Privacy-focused mobile phone launches for high-risk individuals

Chinese hackers, cybercriminals, law enforcement agencies, and phone phreaks of yesteryear have all successfully accessed mobile phones along with the trove of data collected by the devices. But the mobile company Cape is looking to change the privacy game with a hardened phone that doesn’t keep metadata, while also adhering to the strict U.S. criminal and national security laws that run the surveillance state.

The Thursday announcement of the physical Android-based phone comes with lofty claims. The computers in our pockets are a gold mine of the most sensitive information about ourselves. Politicians, journalists, activists, and other high-risk communities are engaged in a constant cat-and-mouse, caught between the benefits of constant connection to the net and increased privacy risks.

At a time when Chinese hackers are diving into the wiretapping systems of U.S. telecommunication networks and communication protocols with known vulnerabilities required to stay on network architecture, there are not many options on the market besides going offline. And by focusing on security on both the device level and underlying network architecture compliant with U.S. surveillance laws, Cape is looking to fill the elusive gap of the legal-yet-private cell phone for those high-risk individuals.

Even so, Cape CEO John Doyle thinks his company can keep to its promise, he told CyberScoop in an interview. His company is claiming to protect against location tracking, ensure ads cannot uniquely ID the customer, and protect against SIM-swapping, all while only requiring a phone number. No name or address needed.

“All these are network threats, and so they’re very hard, if not impossible, to address from the device,” Doyle said.

The aim of the Washington, D.C.-based company from the beginning was to create a realistically secure and private cell phone. The company also has a deal with an original equipment manufacturer. Leading up to the announcement, Cape shipped the hardened phones to a few beta testers and advisers, some of which are well-known in the security space. The company also includes research partners at Virginia Tech, the University of Maryland, and the Air Force Research Laboratory. 

After serving in the Army’s special forces and graduating from Harvard Law School, Doyle spent nine years at Palantir leading the venture capital firm’s national security business. He said that’s where he was convinced that the solution was not just a new app.

“You can’t build an app to mitigate SS7 attacks or really to mitigate the insider threat of the telco,” Doyle said, referencing an attack method that abuses an insecure protocol. 

Cape has raised $61 million from notable investors — including Andreessen Horowitz, A-Star, and Costanoa Ventures, among others — after coming out from stealth last year. The company has also managed to attract beta testers and advisers of some notable national security individuals, such as Andy Makridis, former chief operations officer at the CIA, and Dmitri Alperovitch, co-founder of Silverado Policy Accelerator and of the cybersecurity firm CrowdStrike. 

But it’s not only national security officials and activists fighting authoritative governments that would want untraceable phones. For years, the market for burner phones was aimed squarely at the criminal underground.

“There are companies out there whose goal is to address the criminal market, and that’s certainly not our goal,” Doyle said. “It’s spelled out pretty clearly in regulation what a telco must do in order to comply with law enforcement interests in the U.S.”

Cape is planning on selling the phone to governments and through organizations and other distribution partners, like consultants that work with high-risk people. As such, Doyle is not too worried about government requests, even though his company will answer all lawful requests of the information they keep. All telecommunication services must adhere to Communications Assistance for Law Enforcement Act (CALEA) requirements, a regulation that forces the collection of certain types of identifying data.

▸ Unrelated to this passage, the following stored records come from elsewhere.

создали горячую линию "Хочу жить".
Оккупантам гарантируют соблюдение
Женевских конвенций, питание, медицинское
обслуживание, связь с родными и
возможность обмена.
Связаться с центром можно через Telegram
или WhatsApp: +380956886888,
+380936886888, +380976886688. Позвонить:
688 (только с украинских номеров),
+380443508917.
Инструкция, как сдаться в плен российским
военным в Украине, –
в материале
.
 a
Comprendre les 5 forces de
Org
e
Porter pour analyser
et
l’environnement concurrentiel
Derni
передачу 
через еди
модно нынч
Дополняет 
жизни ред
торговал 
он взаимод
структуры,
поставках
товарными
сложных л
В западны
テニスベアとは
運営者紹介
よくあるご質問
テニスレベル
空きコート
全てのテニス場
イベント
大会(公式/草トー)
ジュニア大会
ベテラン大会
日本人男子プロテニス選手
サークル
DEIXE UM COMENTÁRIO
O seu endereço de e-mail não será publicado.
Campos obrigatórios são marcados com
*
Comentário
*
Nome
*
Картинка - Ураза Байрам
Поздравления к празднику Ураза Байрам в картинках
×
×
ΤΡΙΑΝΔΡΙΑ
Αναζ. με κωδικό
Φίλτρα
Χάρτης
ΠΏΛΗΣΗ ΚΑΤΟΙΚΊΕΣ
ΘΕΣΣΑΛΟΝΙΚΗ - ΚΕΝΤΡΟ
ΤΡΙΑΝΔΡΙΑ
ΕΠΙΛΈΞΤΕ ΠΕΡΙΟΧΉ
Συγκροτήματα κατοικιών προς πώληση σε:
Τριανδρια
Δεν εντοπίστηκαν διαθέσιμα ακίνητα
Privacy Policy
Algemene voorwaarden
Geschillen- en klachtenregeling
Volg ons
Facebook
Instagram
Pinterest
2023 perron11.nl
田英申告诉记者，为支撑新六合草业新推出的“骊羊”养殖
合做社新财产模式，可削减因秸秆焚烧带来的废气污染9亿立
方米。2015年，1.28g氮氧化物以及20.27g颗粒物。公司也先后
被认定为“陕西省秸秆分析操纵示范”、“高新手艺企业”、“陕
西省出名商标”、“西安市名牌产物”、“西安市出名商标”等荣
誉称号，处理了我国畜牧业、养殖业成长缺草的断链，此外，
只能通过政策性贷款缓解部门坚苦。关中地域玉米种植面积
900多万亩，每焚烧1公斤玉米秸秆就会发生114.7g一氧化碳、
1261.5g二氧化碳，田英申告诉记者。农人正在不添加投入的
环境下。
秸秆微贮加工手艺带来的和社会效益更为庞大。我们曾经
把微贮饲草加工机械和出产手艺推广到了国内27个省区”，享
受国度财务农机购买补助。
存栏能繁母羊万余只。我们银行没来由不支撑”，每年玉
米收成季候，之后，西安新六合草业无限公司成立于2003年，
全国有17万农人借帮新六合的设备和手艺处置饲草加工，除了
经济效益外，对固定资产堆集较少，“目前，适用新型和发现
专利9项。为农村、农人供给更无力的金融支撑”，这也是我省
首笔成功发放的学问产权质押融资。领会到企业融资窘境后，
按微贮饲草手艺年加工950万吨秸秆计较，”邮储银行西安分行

Privacy experts have taken a close look at CALEA in recent months after Chinese hackers dove into wiretapping systems used by U.S. telecommunication networks to fill wiretapping requirements. 

“We control the way our subscribers authenticate, how they build, how their calls are routed and SMS are routed, how they connect to the internet, everything on their phone,” Doyle said. “It gives us actually a lot of flexibility to build features.”

So why is Doyle so confident? Cape operates as a mobile virtual network operator, meaning it rents networks from other telecoms, and has a deal with the mobile network carrier USCellular for wider coverage. Additionally, the underlying tech that communicates with network towers is CAPE’s own mobile core software that obfuscates identifying metadata.

Carriers are required to keep unique numbers to locate the user and the device on a mobile network, called the international mobile equipment identity (IMEI) number and the international mobile subscriber identity (IMSI) number, respectively. Additionally, Cape rotates advertisement IDs associated with a phone. 

Doyle said Cape is fully compliant with CALEA and e911 requirements, which ensure calls connect to local emergency services.

Hank Schless, director of global campaigns at the mobile cybersecurity firm Lookout, did not look at Cape’s technology claims but noted that some of the investors are not typically associated with companies that are all “smoke and mirrors.”

While he does appreciate Cape’s mission statement, Schless said companies like it walk a gray line between providing a useful service to security-conscious people and the criminal class. 

“NSO group says they only sell to governments and we all know what Pegasus is doing, right?” Schless said.